The wine sold worldwide in 2018 was 285 million hl, so attention to wine fraud is a delicate job. This is why digital technologies can be a good help in verifying their authenticity.
Anti-counterfeit wine tag
The Seppeltsfield winery in Barossa, Australia, installed a NFC device developed by the YPB Group, a Sydney tech company, on the neck of its bottles. Any smartphone can read the device, called Vintail, with an app which the buyer can check with the information on the bottle.
The data are stored in the company’s cloud storage, reporting information about the bottle and the company. The Vintail can be installed on any object, and is particularly suitable for products of a certain value.
NFC devices are widely used against frauds, and wine is one of goods that is most suited the use of this technology.
Technology to authenticate wine
In addition to the Champagne labels with RFID and smart labels, you can read this post to learn more, even Chateau Margaux uses a technological system to provide its customers with proof of the authenticity of its bottles.
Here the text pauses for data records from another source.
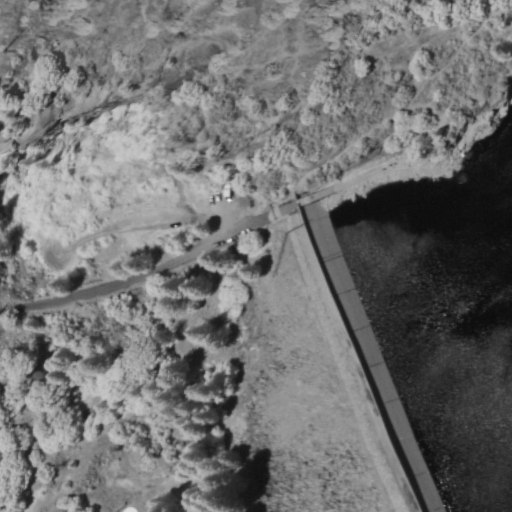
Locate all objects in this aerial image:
road: (361, 80)
road: (134, 262)
dam: (297, 410)
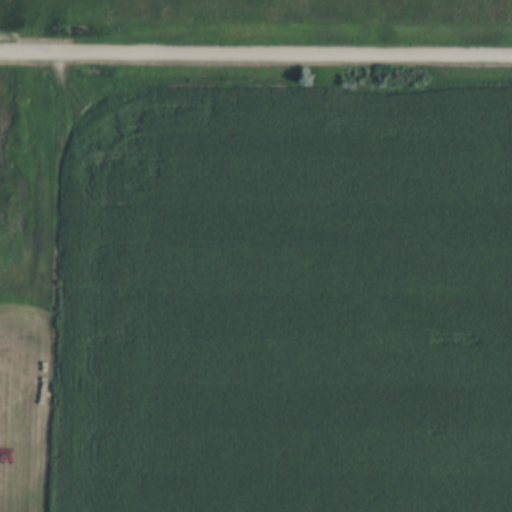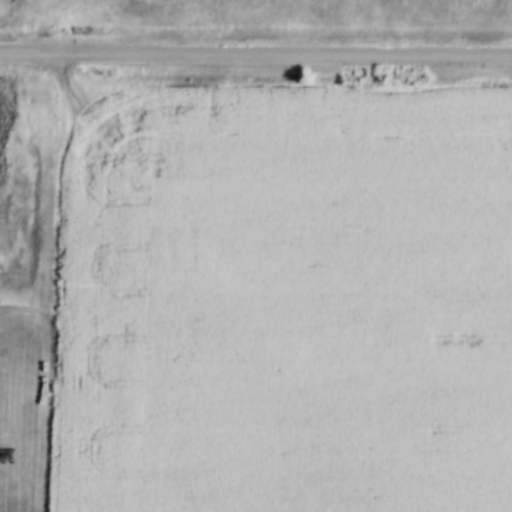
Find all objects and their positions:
road: (256, 53)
They use a laser mark on its bottles, special paints for printing labels and an RFID tag on the neck.
Since 2009, wineries have been using this type of device; the first company was probably Chateau Montelena with the use of the tag called Prooftag; the protections with holographic marks are the most used, for ease of application and for low costs.
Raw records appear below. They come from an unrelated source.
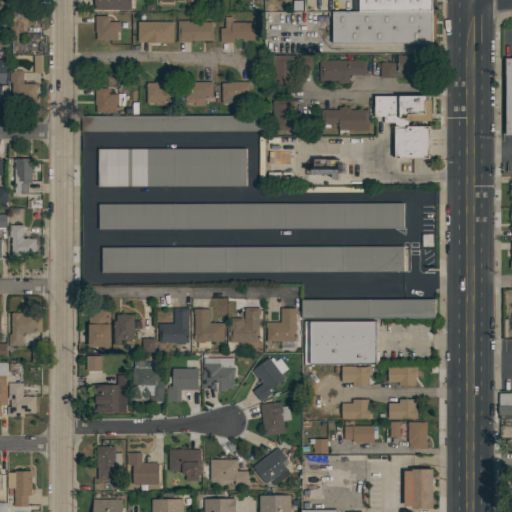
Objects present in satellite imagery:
building: (167, 1)
building: (167, 2)
road: (491, 3)
building: (107, 5)
building: (112, 5)
building: (395, 5)
building: (1, 15)
building: (380, 23)
building: (382, 27)
building: (106, 28)
building: (20, 30)
building: (102, 30)
building: (193, 31)
building: (236, 31)
building: (155, 32)
building: (192, 32)
building: (233, 32)
building: (152, 33)
building: (4, 44)
road: (150, 56)
building: (37, 63)
building: (26, 64)
building: (3, 66)
building: (404, 66)
building: (288, 67)
building: (396, 68)
building: (340, 69)
building: (336, 71)
building: (279, 72)
building: (0, 77)
building: (20, 86)
building: (17, 89)
road: (388, 89)
building: (158, 91)
building: (197, 92)
building: (234, 92)
building: (231, 93)
building: (0, 94)
building: (152, 94)
building: (193, 94)
building: (508, 94)
building: (506, 96)
building: (105, 100)
building: (102, 102)
building: (402, 109)
building: (277, 117)
building: (288, 117)
building: (346, 118)
building: (341, 121)
building: (172, 123)
building: (402, 124)
building: (239, 125)
road: (29, 131)
building: (411, 142)
road: (491, 150)
building: (260, 162)
building: (0, 166)
building: (171, 167)
building: (109, 168)
building: (184, 168)
building: (326, 170)
building: (22, 175)
building: (19, 176)
building: (312, 189)
building: (510, 189)
building: (509, 190)
building: (0, 195)
building: (3, 197)
building: (33, 203)
building: (250, 216)
building: (246, 217)
building: (3, 220)
building: (510, 222)
building: (509, 224)
building: (426, 239)
building: (20, 242)
building: (17, 244)
building: (0, 249)
road: (471, 255)
road: (59, 256)
building: (509, 256)
building: (510, 257)
building: (252, 259)
building: (248, 260)
road: (492, 283)
road: (29, 285)
road: (174, 291)
building: (368, 308)
building: (364, 310)
building: (0, 325)
building: (22, 327)
building: (98, 327)
building: (123, 327)
building: (175, 327)
building: (19, 328)
building: (242, 328)
building: (279, 328)
building: (282, 328)
building: (120, 329)
building: (172, 329)
building: (203, 329)
building: (206, 329)
building: (245, 329)
building: (94, 331)
road: (426, 336)
building: (340, 342)
building: (337, 344)
building: (147, 345)
building: (144, 346)
building: (3, 350)
building: (36, 355)
building: (93, 363)
building: (89, 365)
building: (214, 375)
building: (216, 375)
building: (355, 375)
building: (401, 375)
building: (267, 376)
building: (351, 376)
building: (265, 377)
building: (397, 377)
building: (147, 383)
building: (181, 383)
building: (178, 384)
building: (3, 385)
building: (145, 385)
building: (1, 390)
building: (25, 390)
road: (400, 391)
building: (109, 396)
building: (21, 398)
building: (16, 402)
building: (502, 406)
building: (504, 406)
building: (355, 409)
building: (401, 409)
building: (351, 410)
building: (398, 410)
building: (273, 418)
building: (271, 419)
road: (144, 426)
building: (394, 429)
building: (390, 430)
building: (359, 433)
building: (354, 434)
building: (416, 435)
building: (413, 436)
building: (319, 443)
road: (29, 444)
road: (402, 449)
building: (106, 461)
building: (185, 462)
building: (181, 463)
building: (271, 467)
road: (492, 467)
building: (268, 469)
building: (142, 470)
building: (137, 471)
building: (227, 471)
building: (222, 472)
building: (118, 484)
building: (20, 486)
building: (16, 487)
building: (413, 488)
building: (421, 488)
building: (270, 503)
building: (273, 503)
building: (106, 505)
building: (166, 505)
building: (219, 505)
building: (3, 507)
building: (318, 511)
With the geographic increase of the market, more effective countermeasures are necessary and available to the final consumer. A smartphone app is the best solution, thanks also to the diffusion of cloud solutions; so it’s possible to give the customer informations about the wine, as well as the assurance on the authenticity of the bottle.
With the implementation of Blockchain in the supply chain, it will become more complicated to have counterfeit bottles; the alterations take place on prestigious bottles, and the auction houses need certifications that ensure them and the buyers.